I walk the path I once walked as a boy. Tree roots rise from the ground, trying like hell to catch my sneaker and plant my face in the dirt, as they’ve done so many times before.

Camp Yawgoog is a Boy Scout camp in western Rhode Island, where I spent much of my boyhood. It’s been almost 30 years since I attended this camp. But it’s not an exaggeration to say that those summer days still burn bright in my mind. The unbelievable freedom and joy of afternoons spent running and swimming and boating and playing under an endlessly blue sky are some of my fondest memories.

In the unlikely event that I die someday, I’ve asked my wife to spread at least some of my ashes by the pond.

I have returned to camp — as I do every summer — to reminisce about some of the best days of my life. For the first time, I am alone on this visit, absent of my former camp buddies. A solitary (and hopefully not too creepy-looking man) making his way through the forest trails that he explored so many years ago.

It’s during this walk that a realization slowly dawns upon me: Summer camp is wasted on the young. We send our children off to camp each year, failing to realize that if we were smart, we’d keep our kids at home — lock them in basements or closets with granola and bottled water — and go off to camp ourselves.

Kids are jerks. Ingrates. Authentically stupid in so many ways. Incapable of appreciating all that they have been given.

Yes, I spent my summer days as a boy under an endless sky of blue, but did I ever bother to look up?

Not really. Instead, my focus was on the hours of operation of the trading post, where I spent my pocket change on Charleston Chews, Twizzlers, and swamp water: a combination of all the sodas that they had available on tap.

Swamp water. This was my summertime obsession. With swimming and boating and fishing and hiking all around me, my friends and I would spend hours sipping swamp water while arguing over which combination of soft drinks produced the best result. Patting ourselves on the backs for our ingenious combinations.

In the evenings, as we sat around a roaring campfire under a brilliant field of twinkling stars, did we even once take stock in the majesty of the universe above us and the solitude of the forest around us?

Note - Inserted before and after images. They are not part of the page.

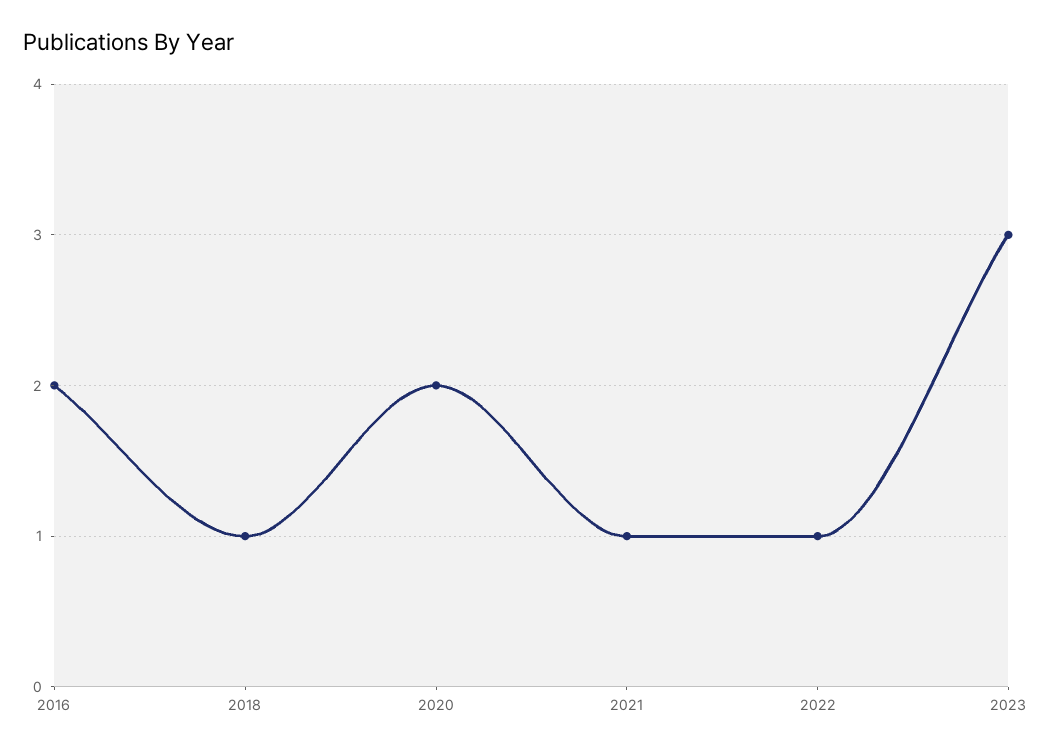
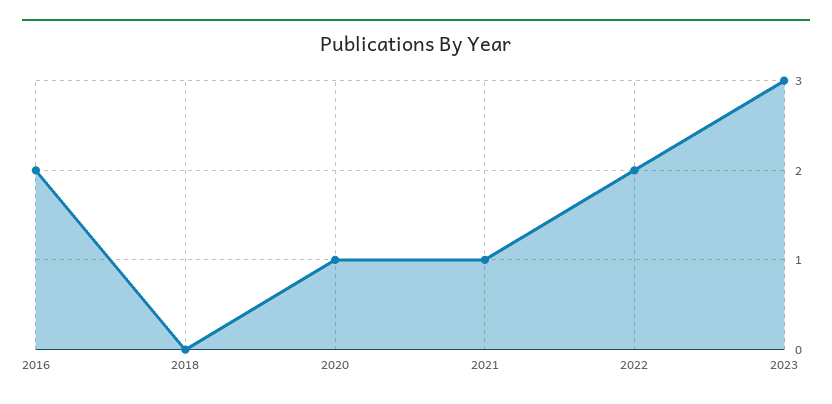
  {
    "2016": 2,
-   "2018": 1,
+   "2018": 0,
-   "2020": 2,
+   "2020": 1,
    "2021": 1,
-   "2022": 1,
+   "2022": 2,
    "2023": 3
  }

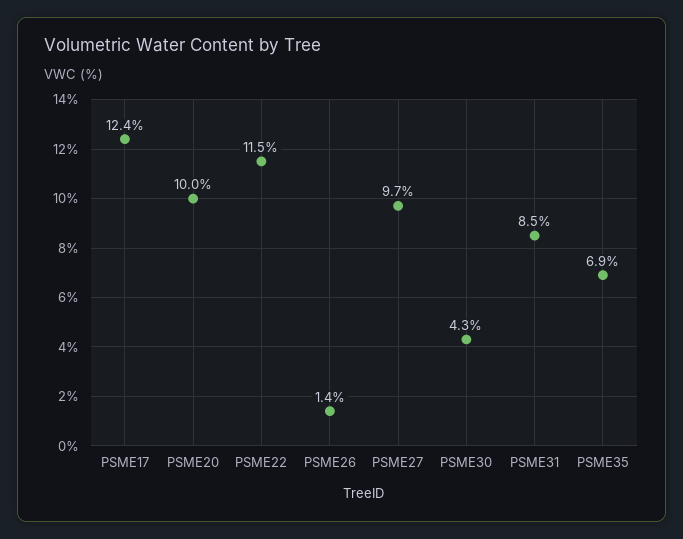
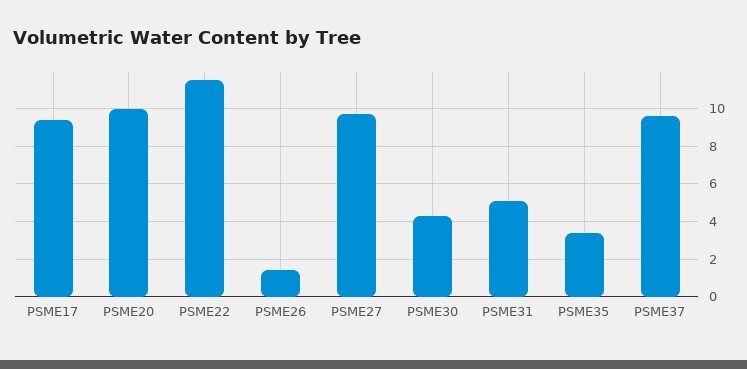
  {
-   "PSME17": 12.4,
+   "PSME17": 9.5,
    "PSME20": 10,
    "PSME22": 11.5,
    "PSME26": 1.4,
    "PSME27": 9.7,
    "PSME30": 4.3,
-   "PSME31": 8.5,
+   "PSME31": 5,
-   "PSME35": 6.9
+   "PSME35": 3.5,
+   "PSME37": 9.5
  }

Of course not. Instead, we threw random objects into the fire to see what would burn. Soda bottles. Plastic cups. Baseballs. Blue jeans. We sprayed lighter fluid on sticks and made torches. We held our hands over the flame to see who would flinch first. We whined about early bedtimes and short-sheeted our friends’ bunks.

We were so dumb.

Not once did we acknowledge the beauty of the place. The lake. The trees. The relaxed pace. The opportunities to learn. The meals eaten in the company of our closest friends. The absence of pressure and demand.
Surrounded by sun and green and water, we spent our time throwing knives at anything made of wood. Coating toilet seats with tree sap.

Fighting with sticks. Trying to find the most creative combination of swear words.

Send me to camp today and things would be so different. I would look up and around. I would pause and admire. I’d spend my days with friends, hiking and talking and pausing to take in the sheer beauty of the place. I would breathe.

Children do not belong at summer camp. They aren’t ready for it. Nor do they deserve it. What have they done to earn a week of glorious ease amidst the wonders of nature? Cleaned their bedrooms after a dozen reminders and the threat of restricted screen time? Carried an occasional bag of trash to an outdoor bin? Finished their homework? Grudgingly hugged Grandma?

Summer camp should demand more of a person. Entrance should require a year of mortgage payments. Weekly meetings with an unlikeable boss. Sundays spent at baptisms for the children of cousins who you barely know and have never liked. Summer camp is a privilege that should be earned, providing short, insignificant bouts of happiness amidst a lifetime of middling success and silent regret.

Summer camp should not be expected. It should be cherished.

Kids have childhood. They get to be young and irresponsible and happy for years on end. Isn’t that enough?

Let’s allow the people who deserve summer camp – need summer camp the most – to enjoy it.